Count how many of the lines below contain the string "tras", with case counting, and reply with the number alone.

++++++++

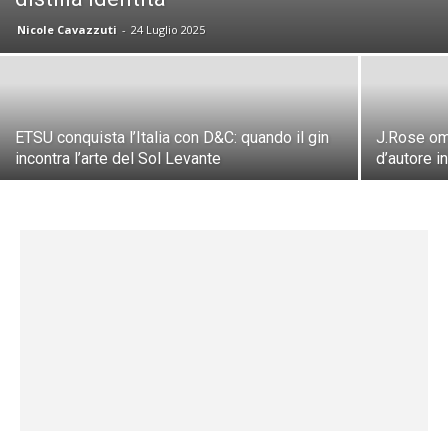
Nicole Cavazzuti
-
24 Luglio 2025
ETSU conquista l’Italia con D&C: quando il gin
J.Rose om
incontra l’arte del Sol Levante
d’autore i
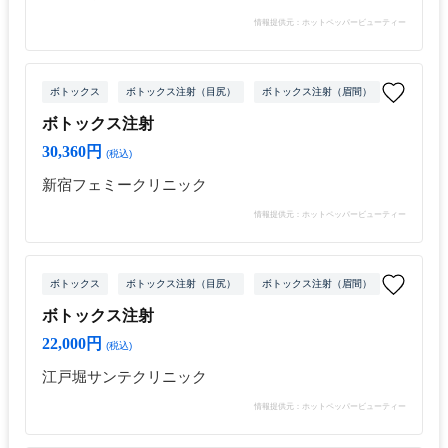
情報提供元：ホットペッパービューティー
ボトックス
ボトックス注射（目尻）
ボトックス注射（眉間）
ボトックス
ボトックス注射
30,360円
(税込)
新宿フェミークリニック
情報提供元：ホットペッパービューティー
ボトックス
ボトックス注射（目尻）
ボトックス注射（眉間）
ボトックス
ボトックス注射
22,000円
(税込)
江戸堀サンテクリニック
情報提供元：ホットペッパービューティー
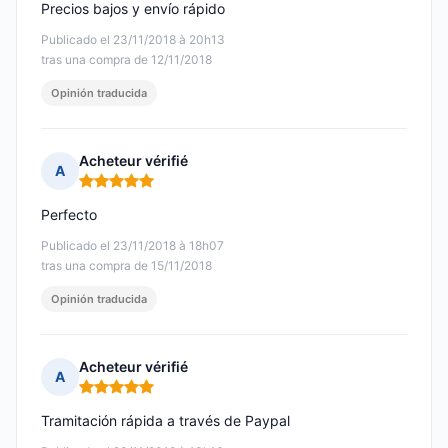
Precios bajos y envío rápido
Publicado el 23/11/2018 à 20h13
tras una compra de 12/11/2018
Opinión traducida
Acheteur vérifié
A
Nota: 5 de 5
Perfecto
Publicado el 23/11/2018 à 18h07
tras una compra de 15/11/2018
Opinión traducida
Acheteur vérifié
A
Nota: 5 de 5
Tramitación rápida a través de Paypal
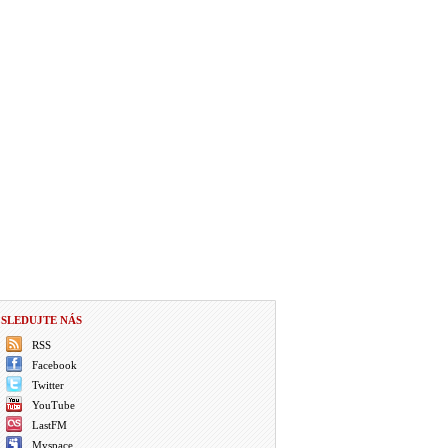
SLEDUJTE NÁS
RSS
Facebook
Twitter
YouTube
LastFM
Myspace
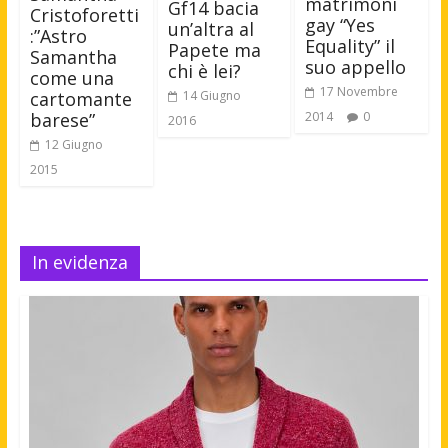
matrimoni
Gf14 bacia
Cristoforetti
gay “Yes
un’altra al
:”Astro
Equality” il
Papete ma
Samantha
suo appello
chi è lei?
come una
17 Novembre
cartomante
14 Giugno
barese”
2014
0
2016
12 Giugno
2015
In evidenza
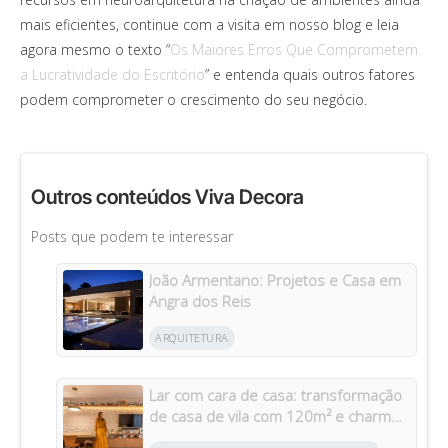
mais eficientes, continue com a visita em nosso blog e leia
agora mesmo o texto “
Os Maiores Erros Que Comprometem
a Lucratividade do Escritório
” e entenda quais outros fatores
podem comprometer o crescimento do seu negócio.
Outros conteúdos Viva Decora
Posts que podem te interessar
João Armentano: Projetos e Casa em
Angra dos Reis
ARQUITETURA
Lar com cara de casa: transformação
de casa de vila com 120m² e charme
da arquitetura italiana no Brasil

++++++++

### Answer to this task
2